Nesse quadro, espraia-se um efeito colateral perverso, primo-irmão do anarquismo. Um sentimento de abulia que nos empurra para derrotas mais profundas. Há uma óbvia tendência a nos afastarmos dessa política nefanda e dela não querer sequer ouvir. Infelizmente, nesse egoísmo cívico, contribuímos para o aprofundamento das crises e reforçamos a espiral do desatino. Ao invés de vítimas, nos tornamos cúmplices do desmonte do país e do esgarçamento de seu tecido social. Uma forma de suicídio global. Com gotas de dormir. 

O derrotismo social, como a depressão individual, é o sintoma espelhado no mito de Sisifo, eterno recomeço de uma inutilidade. Mas temos outros caminhos. Por enquanto, pelo menos. E esse caminho é o voto, cuja proximidade se cristaliza como a única saída possível.

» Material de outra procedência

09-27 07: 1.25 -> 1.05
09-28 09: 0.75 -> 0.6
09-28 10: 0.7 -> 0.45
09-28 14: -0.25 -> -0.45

A derradeira, antes que o país se torne uma colônia da bacanal financeira. E esse voto deveria ser precedido por uma profunda investigação. Devemos estimular a mídia a esquecer os sovados perfis de candidatos e nos facilitar uma realística análise de seus programas, linha por linha, ponto por ponto, mentira por mentira. Não devemos votar em pessoas, mas em programas de governo que não façam do ajuste fiscal o estigma de uma civilização. Não devemos votar em quem prossiga no empobrecimento de nossa população. Não votaremos em quem penalize crianças e idosos em nome do equilíbrio das contas. Não votaremos em quem queira privatizar o Brasil ou armar sua população para que a  violência bandida se transforme numa guerra civil larvar. A pauta neoliberal não está escrita no Novo Testamento, nas tábuas de Moisés, no Torá ou no Corão. Está gravada apenas na mente predatória dos descontentes com a evidente grandeza deste país e da autonomia desejada de seu povo. 

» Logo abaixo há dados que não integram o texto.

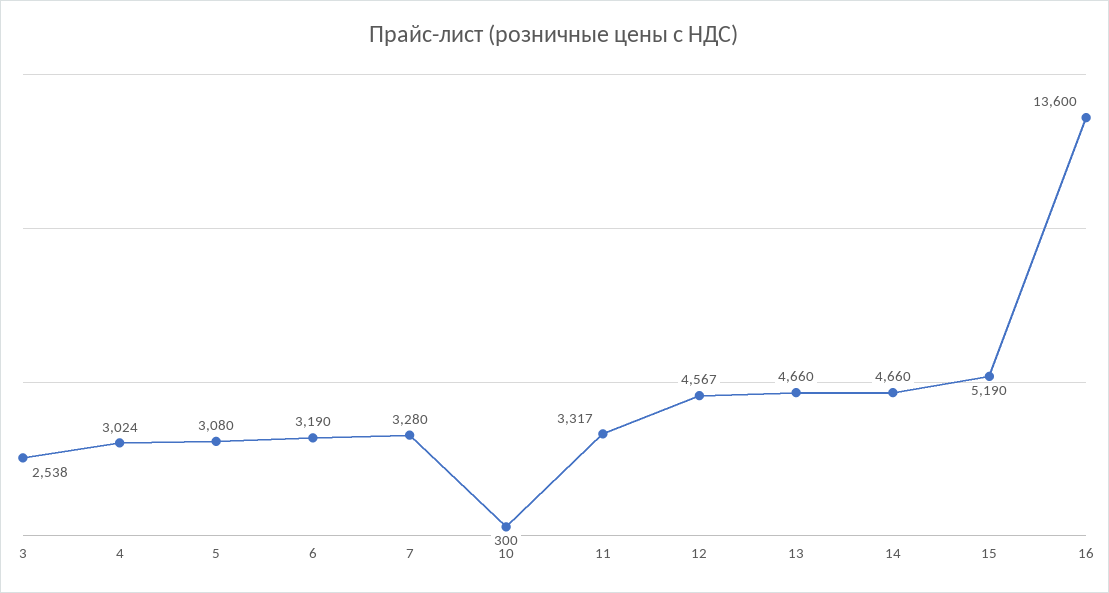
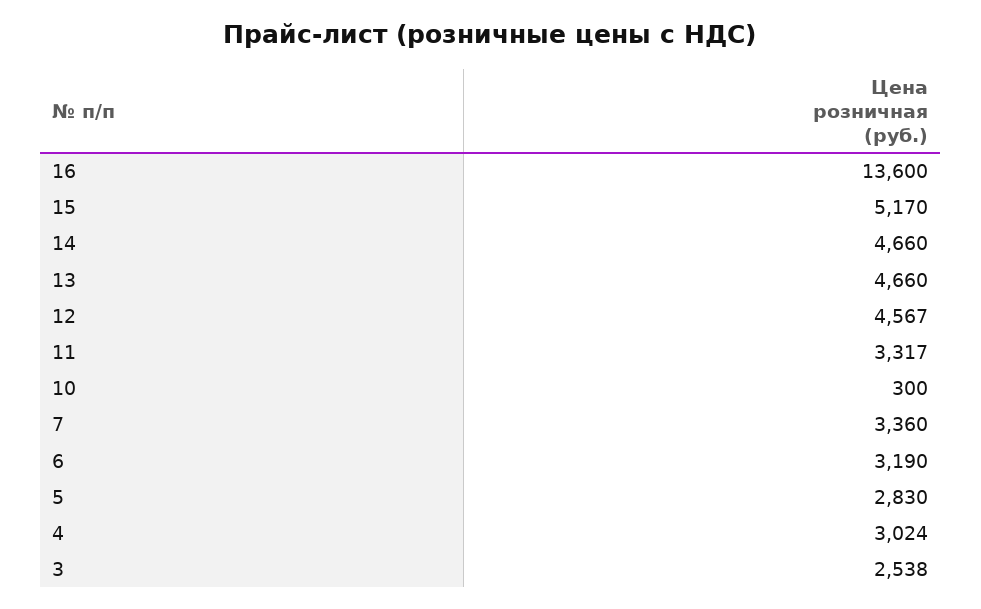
5: 3080 -> 2830
7: 3280 -> 3360
15: 5190 -> 5170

Não deixaremos, por falta de informação e de solidariedade, que nossos filhos e netos, que se encontram mais desesperançados do que nós, se afastem das urnas ou que nelas depositem refluxos do autoritarismo, que marcou nossa geração por um quarto de século, e que até hoje nos aterroriza por frequentes emanações de sua brutalidade, visível nos esgotos  de cúmplices agências de espionagem. É preciso contar a história do Brasil recente, antes que se torne permanente. E, sobretudo, não aceitaremos sofrer a sentença  do verso imortal de Guerra Junqueiro : “O povo? O povo é rei como Jesus, para beber o fel, para morrer na cruz”.